Another scenario arising from Express Scripts’ research involves mail-order pharmacies (of which Express Scripts is one). They propose that patients have knowledge that it is less costly to order their medications through mail-order, but that they continue to fill prescriptions at the local retail pharmacy. Express Scripts proposes that the disparity is rooted in a difference between intent and action among patient behavior. I somewhat disagree.
One argument for using mail-order is that you will typically receive a 3-month supply of medication as opposed to a monthly supply at the local pharmacy. A benefit of having a 3-month supply on hand is an increase in adherence. If you do not refill your prescriptions on time and run out, you cannot remain adherent. The hole in Express Scripts’ logic is that many of us are able get that 3-month supply at the local pharmacy without being required to use mail-order. I really appreciated it when my insurance company made that change a couple of years ago.
The importance of continuing to take your medications as prescribed is the message we hear over and over. An increase in adherence and compliance will supposedly decrease overall healthcare costs by preventing illness and further chronic disease. Studies have been published which support this theory. For medications such as those which control blood pressure, diabetes, or cholesterol, it makes sense. For medications used in multiple sclerosis, I have doubts.
Adherence and compliance sound like perfectly good things when it comes to taking care of your heath. So why do those two words make me cringe just ever so much?
Likely because I hear them used frequently by marketing folks who are working with pharmaceutical companies to improve their products’ positioning and market share. Of course the pharma companies want us (the patients) to remain 100% compliant and to adhere to our treatment regimens. That is part of business and you better bet that MS medications are a big business.
[On a side note: Did you know that you can miss 19% of your doses of medication and still be considered “compliant”? I recently learned that taking your medication as prescribed 80% of the time is considered “compliant” for research purposes. Wow. I would have thought that the percentage needed to be higher.]
Within this drug trend report was information specific to specialty medications such as those used for multiple sclerosis and rheumatoid arthritis. In 2010, the amount spent on specialty medications (through the Express Script pharmacy benefit management programs) increased 19.6% as compared to the amount spent in 2009. The top three disease categories which use specialty medications (inflammatory conditions, multiple sclerosis, and cancer) made up 68.3% of the total amount spent on specialty drugs as compared to 66.7% in 2009 and 63.7% in 2008. 22.9% was spent on MS drugs alone.

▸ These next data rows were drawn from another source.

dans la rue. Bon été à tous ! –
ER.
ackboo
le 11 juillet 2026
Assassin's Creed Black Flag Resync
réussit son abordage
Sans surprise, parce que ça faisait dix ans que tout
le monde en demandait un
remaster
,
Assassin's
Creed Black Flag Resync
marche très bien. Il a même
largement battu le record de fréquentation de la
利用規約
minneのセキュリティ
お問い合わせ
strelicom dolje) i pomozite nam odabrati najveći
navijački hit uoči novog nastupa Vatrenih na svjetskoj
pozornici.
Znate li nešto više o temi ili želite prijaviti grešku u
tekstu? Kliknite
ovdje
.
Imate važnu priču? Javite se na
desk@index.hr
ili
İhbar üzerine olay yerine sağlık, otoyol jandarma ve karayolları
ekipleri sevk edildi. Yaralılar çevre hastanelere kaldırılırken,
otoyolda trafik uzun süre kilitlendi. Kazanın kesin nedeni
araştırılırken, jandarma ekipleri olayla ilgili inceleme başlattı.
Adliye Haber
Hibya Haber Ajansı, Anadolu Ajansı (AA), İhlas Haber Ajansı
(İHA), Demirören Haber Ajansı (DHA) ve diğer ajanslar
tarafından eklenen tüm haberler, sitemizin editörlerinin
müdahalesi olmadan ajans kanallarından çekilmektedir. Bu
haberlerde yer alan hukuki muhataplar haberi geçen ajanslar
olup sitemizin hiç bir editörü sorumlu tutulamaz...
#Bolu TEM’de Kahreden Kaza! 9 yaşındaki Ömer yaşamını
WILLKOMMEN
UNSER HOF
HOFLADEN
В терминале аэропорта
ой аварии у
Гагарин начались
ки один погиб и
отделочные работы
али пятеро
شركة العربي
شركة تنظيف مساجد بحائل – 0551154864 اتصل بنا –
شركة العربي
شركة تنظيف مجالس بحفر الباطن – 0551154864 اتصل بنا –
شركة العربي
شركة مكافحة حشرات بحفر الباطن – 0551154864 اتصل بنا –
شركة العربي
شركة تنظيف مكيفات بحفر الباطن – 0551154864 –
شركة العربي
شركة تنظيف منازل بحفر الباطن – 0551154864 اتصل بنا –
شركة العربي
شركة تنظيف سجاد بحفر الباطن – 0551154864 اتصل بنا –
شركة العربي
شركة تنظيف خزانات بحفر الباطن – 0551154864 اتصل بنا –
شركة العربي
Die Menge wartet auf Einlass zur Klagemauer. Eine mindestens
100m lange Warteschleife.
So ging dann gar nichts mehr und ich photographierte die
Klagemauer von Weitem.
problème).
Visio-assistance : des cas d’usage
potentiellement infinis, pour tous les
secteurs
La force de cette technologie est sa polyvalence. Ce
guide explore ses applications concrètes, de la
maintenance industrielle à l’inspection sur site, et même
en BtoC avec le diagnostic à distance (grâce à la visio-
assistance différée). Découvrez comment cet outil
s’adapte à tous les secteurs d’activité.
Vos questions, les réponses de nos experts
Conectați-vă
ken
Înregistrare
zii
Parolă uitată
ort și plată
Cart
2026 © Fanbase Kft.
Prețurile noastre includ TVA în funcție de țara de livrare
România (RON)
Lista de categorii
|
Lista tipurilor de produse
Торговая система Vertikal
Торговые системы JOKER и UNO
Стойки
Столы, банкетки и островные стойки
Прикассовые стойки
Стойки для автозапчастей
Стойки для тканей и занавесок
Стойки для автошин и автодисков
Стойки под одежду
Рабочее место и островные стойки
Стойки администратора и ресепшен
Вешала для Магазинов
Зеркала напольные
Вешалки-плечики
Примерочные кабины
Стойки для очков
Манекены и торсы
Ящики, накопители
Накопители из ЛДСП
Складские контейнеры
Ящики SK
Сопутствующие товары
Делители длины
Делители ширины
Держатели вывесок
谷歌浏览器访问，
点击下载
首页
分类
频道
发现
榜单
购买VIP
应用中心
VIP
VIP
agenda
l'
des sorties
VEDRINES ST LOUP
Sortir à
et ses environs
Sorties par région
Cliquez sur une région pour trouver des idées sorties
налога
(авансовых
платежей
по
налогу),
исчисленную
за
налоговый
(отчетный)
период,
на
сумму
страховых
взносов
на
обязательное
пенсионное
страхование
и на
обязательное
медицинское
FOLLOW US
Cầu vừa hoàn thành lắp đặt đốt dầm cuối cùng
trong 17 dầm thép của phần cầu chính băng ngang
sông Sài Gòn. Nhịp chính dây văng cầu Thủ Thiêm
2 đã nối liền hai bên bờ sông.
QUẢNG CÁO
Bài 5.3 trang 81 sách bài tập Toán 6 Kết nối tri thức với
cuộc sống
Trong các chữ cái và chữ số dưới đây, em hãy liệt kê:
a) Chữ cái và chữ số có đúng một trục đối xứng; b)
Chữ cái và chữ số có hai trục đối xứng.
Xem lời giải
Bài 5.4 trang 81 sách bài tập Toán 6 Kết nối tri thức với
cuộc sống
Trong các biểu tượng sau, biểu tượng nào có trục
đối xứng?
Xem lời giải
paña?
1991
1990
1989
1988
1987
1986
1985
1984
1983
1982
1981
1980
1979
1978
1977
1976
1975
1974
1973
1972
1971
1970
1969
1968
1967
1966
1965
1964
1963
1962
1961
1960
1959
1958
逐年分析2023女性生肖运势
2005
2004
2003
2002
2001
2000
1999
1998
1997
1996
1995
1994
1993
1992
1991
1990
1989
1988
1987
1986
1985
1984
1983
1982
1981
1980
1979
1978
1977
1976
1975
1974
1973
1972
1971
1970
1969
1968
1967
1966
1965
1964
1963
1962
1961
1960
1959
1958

The total amount spent on MS medications increased 25.4% from 2009-2010. The amount had increased 34.4% from 2008-2009 and 18.3% from 2007-2008. The result is an amount spent in 2010 on MS medications which is double what what spent in 2007. Double in three years. If forecasts are correct, the amount spent on MS drugs will more than double again in three years.
Much of this increase is due to an increase in the price of each medication. The price for Copaxone was increased 19% according to the 2010 Drug Trend Report, while utilization for MS drugs is actually decreasing slightly. It is not expected that the introduction of new medications will cause prices to go lower and we’ve seen this already with the introduction of Gilenya in September 2010. The market response to Gilenya’s $48,000 price tag was an increase in price of other MS medications, not a decrease (see The Rising Price of MS Disease-Modifying Medications)
I just wonder if this racing train will ever slow down.